Convention multilatérale pour la mise en œuvre des mesures relatives aux conventions fiscales
En plus de l’arbitrage fondé sur des conventions fiscales, le Canada a adopté des dispositions d’arbitrage en vertu de l’Instrument multilatéral, qui modifie les conventions fiscales existantes pour mettre en œuvre des mesures élaborées dans le cadre du projet sur l’érosion de la base d’imposition et le transfert de bénéfices (« BEPS »)24. Près de la moitié des 94 conventions fiscales du Canada actuellement en vigueur ont été modifiées par l’Instrument multilatéral25.

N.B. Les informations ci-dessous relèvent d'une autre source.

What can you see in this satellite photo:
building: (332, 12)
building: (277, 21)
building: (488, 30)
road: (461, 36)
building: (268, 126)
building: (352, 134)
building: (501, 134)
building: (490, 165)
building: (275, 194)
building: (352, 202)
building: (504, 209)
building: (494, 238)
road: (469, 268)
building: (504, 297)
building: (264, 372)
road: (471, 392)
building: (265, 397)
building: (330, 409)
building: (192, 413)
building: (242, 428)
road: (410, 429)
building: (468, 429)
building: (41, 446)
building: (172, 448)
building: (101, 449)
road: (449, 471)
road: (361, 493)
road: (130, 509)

L’Instrument multilatéral prévoit deux types d’arbitrage : l’arbitrage selon la méthode de « l’offre finale » (final offer arbitration) (aussi connu sous le nom de last best offer arbitration ou baseball arbitration) et l’arbitrage selon la méthode de l’« opinion indépendante ». Le Canada a opté pour l’arbitrage selon la méthode de l’« offre finale » comme méthode par défaut. Contrairement à la méthode de l’« opinion indépendante », l’arbitrage selon la méthode de l’offre finale ne nécessite pas de décision motivée et consiste simplement à choisir la solution proposée par une partie dans son intégralité26.
Bien que les mécanismes d’arbitrage prévus par les conventions fiscales canadiennes et l’Instrument multilatéral offrent une certitude et une résolution précieuses dans le cadre de différends fiscaux transfrontaliers complexes, la confidentialité et la valeur jurisprudentielle limitée des décisions signifient que les contribuables et les conseillers doivent aborder ces processus avec une attention particulière aux modalités des conventions et aux exigences procédurales. En fin de compte, les mécanismes de résolution des différends offerts dans le cadre des deux approches fournissent des outils essentiels pour traiter la double imposition et garantir une certaine cohérence, mais en pratique, la transparence demeure un défi.
Footnotes
2 Voir par exemple, l'article XXVI de la Convention fiscale entre le Canada et les États-Unis.
3 IC71-17R6 Aide donnée par l’autorité compétente en vertu des conventions fiscales du Canada [IC71-17R6].
4 Procédure amiable – Rapport sur le programme – 2024.
5 Procédure amiable – Rapport sur le programme – 2024.
6 IC71-17R6, au par. 15.
7 Procédure amiable – Rapport sur le programme – 2024.
8 McKenzie Rainey & Geneviève Léveillé, Revised CRA Guidance on Competent Authority Assistance, 4 novembre 2021.
9 2016 CF 1086 [CGI Holding].
10 2017 CCI 37.
11 PTM-12R - Procédure accélérée relative à l’autorité compétente, 12 novembre 2024, au par. 2 [PTM-12R].
12 PTM-12R.
13 PTM-12R, au par. 5.
14 Arrangement préalable en matière de prix de transfert - Rapport sur le programme - 2024.
15 Circulaire d'information IC94-4R2 [IC94-4R2].
16 IC94-4R2, au par. 28.
17 IC94-4R2, au par. 42.
18 IC94-4R2, au par 11.
19 IC94-4R2, au par. 88.
20 Jules Lewy, Canadian Transfer Pricing, 2e éd. Toronto (Ontario) CCH Canadian Limited, 2011), à la p. 155.
21 Lewy, à la p. 160. IC71-17R6, au par. 93.
22 Jiyan Li & Paul Lamarre, International Taxation in Canada, 2024, au par. 5.09.
23 Li & Lamarre, au par. 5.09.
24 Organisation de coopération et de développement économiques, Instrument multilateral BEPS.
25 Arrangement préalable en matière de prix de transfert – Rapport sur le programme – 2024.